Twenty-five years after the bloody war over Nagorno Karabach, Armenia and Azerbaijan, as current and next holders of the Council of Europe’s rotating six-month presidency, must make extra efforts to arrive at a peaceful settlement of this dangerous conflict. This call, an initiative of SP Senator Tiny Kox, was issued this week by the Parliamentary Assembly of the Council of Europe (PACE), in which are represented forty-seven European states.

Tiny KoxIn the early 1990s the two former Soviet Republics fought a bloody war for control of Nagorno Karabach, a region of Azerbaijan populated by Armenians. After thousands had died and many more had been wounded, while hundreds of thousands from both countries had fled, a cease-fire was signed, and this has since stayed shakily intact. A lasting peace agreement has never been achieved, however, despite international mediation from Russia, France and the United States. In the meantime, both countries have been arming themselves, and only last week Azerbaijan’s President Aliyev declared that ‘my country has never ruled out a military solution’. A few years ago we saw how another ‘frozen conflict’, in neighbouring Georgia, suddenly led to a brief but costly war with Russia and huge instability throughout the Caucasus.

Armenia and Azerbaijan are obliged as members of the Council of Europe, to which both acceded in 2001, to seek a peaceful solution to their conflict.
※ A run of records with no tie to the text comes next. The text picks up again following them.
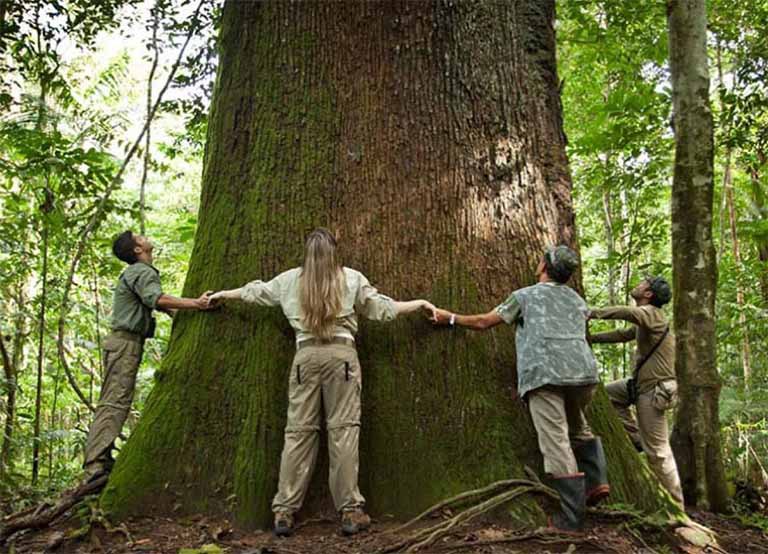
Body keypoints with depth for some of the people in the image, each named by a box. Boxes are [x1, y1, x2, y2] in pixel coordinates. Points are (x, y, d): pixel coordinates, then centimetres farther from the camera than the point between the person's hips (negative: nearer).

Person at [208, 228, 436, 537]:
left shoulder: (290, 280, 14)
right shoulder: (351, 278, 8)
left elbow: (254, 291, 27)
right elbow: (383, 308, 11)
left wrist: (222, 294, 45)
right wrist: (419, 303, 26)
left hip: (306, 355, 2)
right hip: (342, 354, -2)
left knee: (298, 431, 4)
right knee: (343, 429, 0)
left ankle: (284, 512, 7)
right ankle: (350, 511, 2)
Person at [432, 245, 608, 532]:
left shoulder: (525, 296, 12)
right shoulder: (577, 300, 24)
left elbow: (483, 322, 14)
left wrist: (451, 318, 27)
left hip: (543, 374, -5)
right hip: (583, 371, 5)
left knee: (556, 443, -5)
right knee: (578, 427, 29)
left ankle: (573, 517, -4)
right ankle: (596, 480, 13)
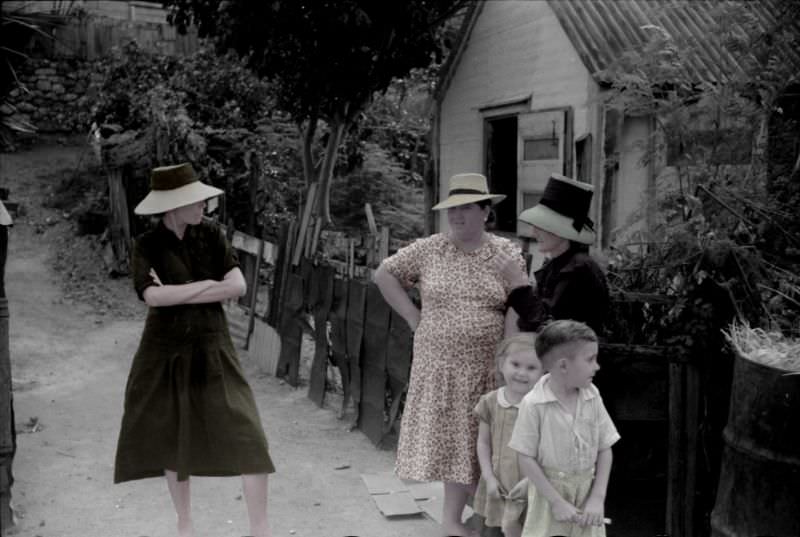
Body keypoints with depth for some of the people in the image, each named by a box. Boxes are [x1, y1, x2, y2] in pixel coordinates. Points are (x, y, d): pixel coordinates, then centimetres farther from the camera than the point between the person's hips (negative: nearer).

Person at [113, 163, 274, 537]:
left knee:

Now that Armenia holds the rotating presidency, which Azerbaijan will take next year, both countries are expected to redouble their efforts, as Senator Kox pointed out at PACE’s plenary meeting in Strasbourg in April. Now that it turns out, however, that Nagorno Karabach does not figure in the list of priorities for the coming six months, Kox, who is Chair of the European United Left group in PACE, placed the matter in the group’s name on the agenda for this week’s meeting in Yerevan. This was clearly necessary, because in his speech to the Assembly this week Armenian Foreign Minister Edward Nalbandian failed to mention the conflict. 'Why have you talked about everything except the elephant here in the room, an elephant called Nagorno Karabach?' asked the SP Senator. A debate followed, and PACE then adopted an official declaration urging both countries to do more to arrive at a peaceful settlement.